L’Union Démocratique des Bâtisseurs (UDB), qui avait suscité un regain d’espérance en un avenir meilleur, vient de révéler son véritable visage : celui d’un parti traître, offrant au peuple un nouveau mirage, un grossier mensonge. Mais pour une population avertie, ce comportement félon ne devrait surprendre personne. De la même manière qu’il est impossible de démontrer scientifiquement que deux jumeaux issus de la même mère ne partagent pas une origine commune, quand bien même l’un serait né avec un léger retard et séparé de l’autre à la naissance, il est illusoire de croire que l’UDB et le PDG seraient fondamentalement différents.
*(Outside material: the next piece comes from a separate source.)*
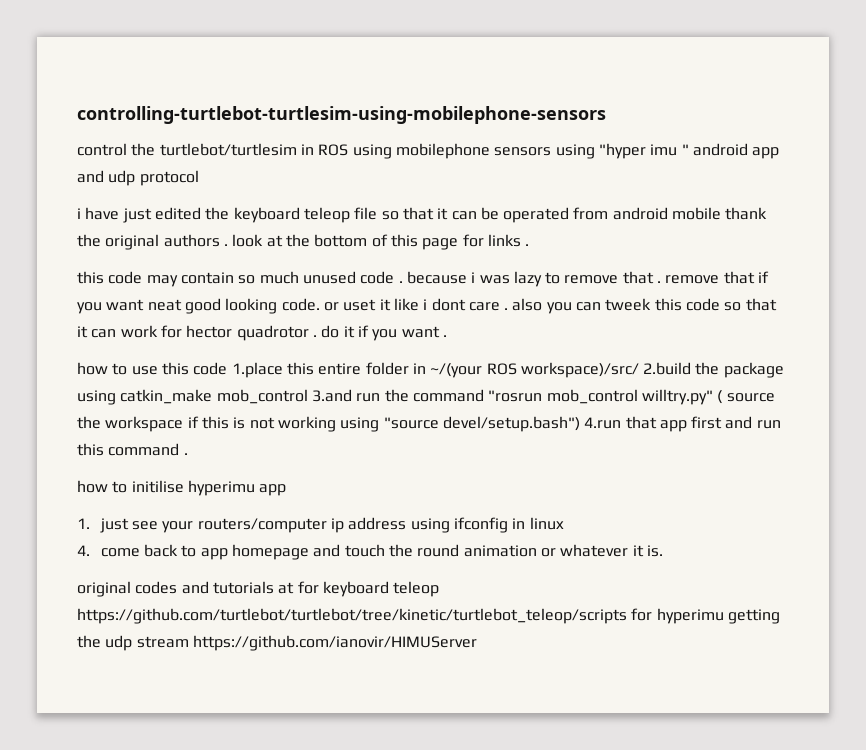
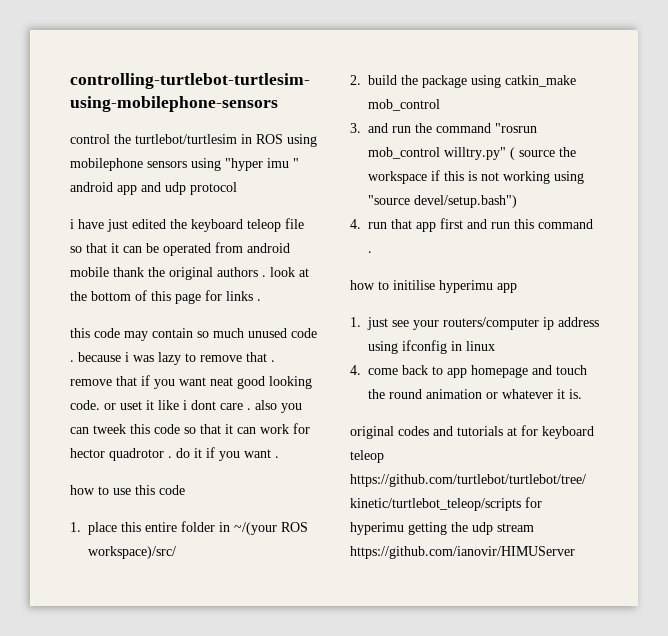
[231,362,283,378] 1.place -> [70,522,117,535] // 1. place
[643,362,692,375] 2.build -> [350,75,397,85] // 2. build
[311,389,352,402] 3.and -> [350,123,388,133] // 3. and
[584,417,622,429] 4.run -> [350,219,387,229] // 4. run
Dès lors, il devient vain de se demander si l’UDB pourra faire mieux que le PDG. La réponse serait évidemment négative, au regard de ses actions problématiques. Et encore plus, quand on sait que les deux partis portent les germes d’une même filiation, celle d’Omar Bongo Ondimba. Ainsi, leur connivence ne serait pas une simple coïncidence mais une correspondance génétique, à l’image de deux pièces d’un même puzzle qui s’emboîtent parfaitement.
Cette réalité est, certes, une déception pour ceux qui croyaient encore aux promesses de changement du nouveau régime, mais elle était prévisible. Car, elle confirme une fois de plus, les propos d’Alain-Claude Bilie-By-Nze qui, répondant à une intervention de l’actuel ministre de la Justice, Davin Akouré, affirmait avec lucidité : « Le PDG n’a pas l’intention de passer le relais (…) le relais se passe entre coéquipiers ». Pour le cas d’espèce, le coéquipier ici c’est l’UDB.